My study of coordination began with singing. At some point, my natural propensity was insufficient to get me doing what I wanted. It was at this point that I started to study and wonder about different singers and various styles of singing: how are they doing what they’re doing?
I listened, I tried things, I wondered. I asked and observed. The obsession persisted. It took me through the study of sargam, solkattu, Kec´ak, North Indian classical singing, Bulgarian singing, Western classical and contemporary music. I was well obsessed. Anything I read or heard that resonated with me became a strand in the web I was building- learning how people do what they do when their work is extraordinary.
Singing in Cirque du Soleil’s “O” was the beginning of my specific study of coordination in other fields. Watching the artists on stage—pantomime Benedikt Negro, acrobats, synchro swimmers, high-divers, trick divers, contortionists, aerial hoops, trapeze, and Washington trapeze (done on your head) and Toumany Kouyate, the amazing singer and kora player from Senegal. As I sang each show, I had the view of a lifetime; seeing these astounding humans performing extraordinarily, twice a night, 10 shows per week.

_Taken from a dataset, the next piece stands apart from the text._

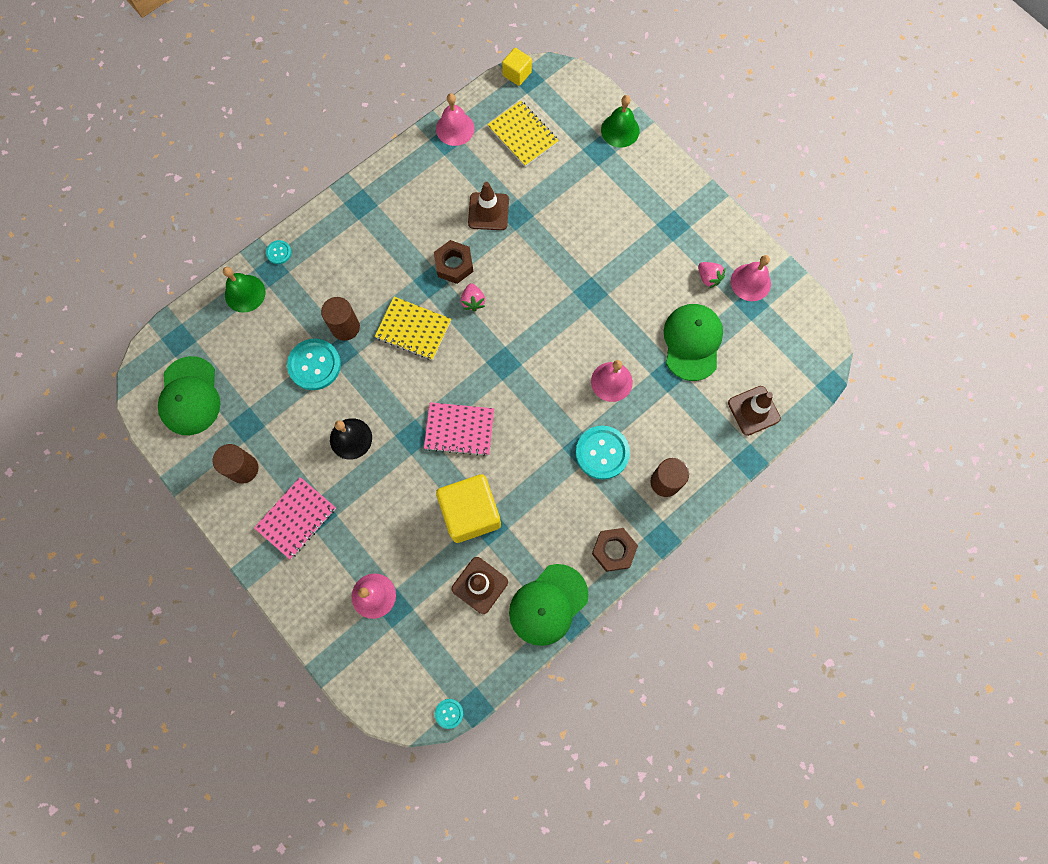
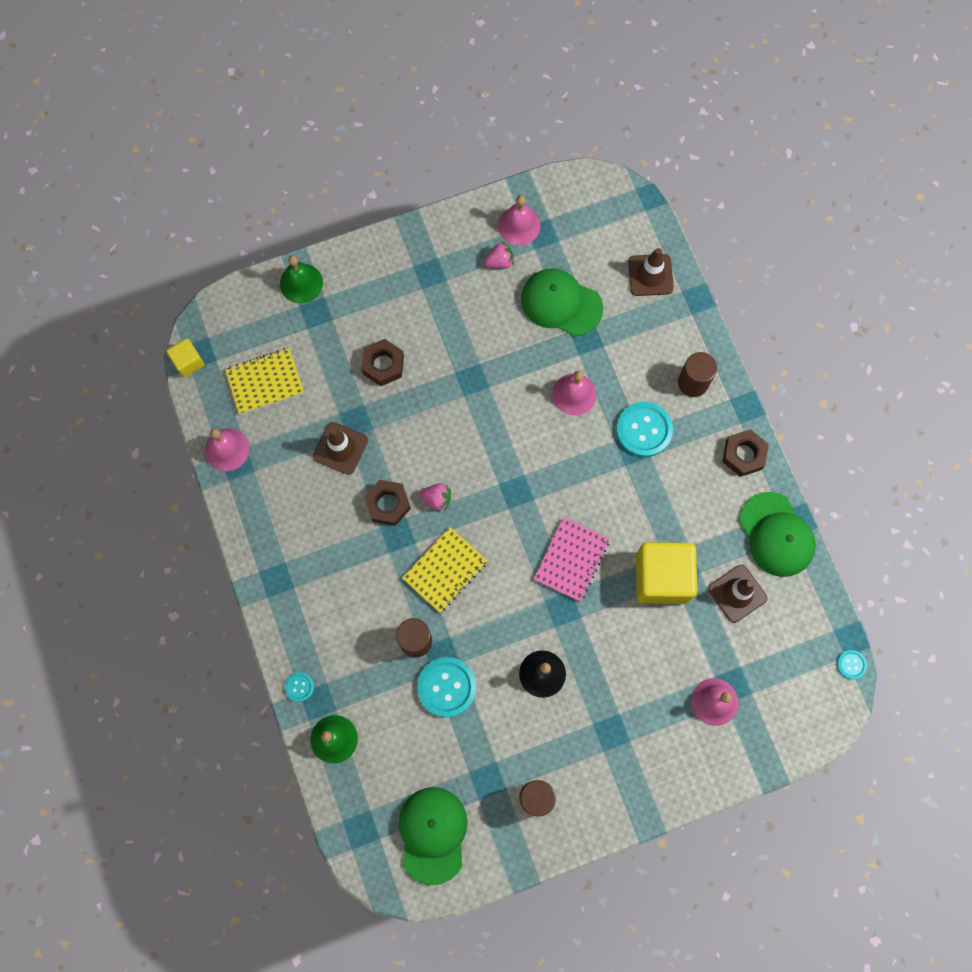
camera: 70 degrees left, 0 degrees up
(190, 396) = (433, 834): green cap -> green cap turned 105 degrees counterclockwise
(296, 518) = (609, 757): pink notebook -> none
(574, 218) = (383, 365): none -> brown nut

How are they doing what they’re doing?
How much of this is about the individual artists natural ability? How much of this has to do with how they’re doing what they’re doing?
By this time I had begun to seriously study the Alexander Technique with Eileen Troberman, and it was revolutionizing my life and performance. I was transcending limitations which I previously believed to be fixed. The wondering deepened, and I used the opportunity of my singular vantage point to observe the quality of coordination around me. My interest in working with performers got rocket-fueled in that time. I wondered how I could help these people, who were already the best in the world at what they did, to improve the quality of their lives and performance?
With this question began my life’s work.
The song The Flying Trapeze was first published in 1867, with words written by the British lyricist and singer, George Leybourne, with music by Gaston Lyle, and arranged by Alfred Lee. The lyrics were based on the phenomenal success of trapeze artist Jules Léotard.
Jules Léotard (1838–1870) was a revolutionary French acrobatic performer and aerialist who developed the art of trapeze. He also popularized the one-piece gym wear that now bears his name.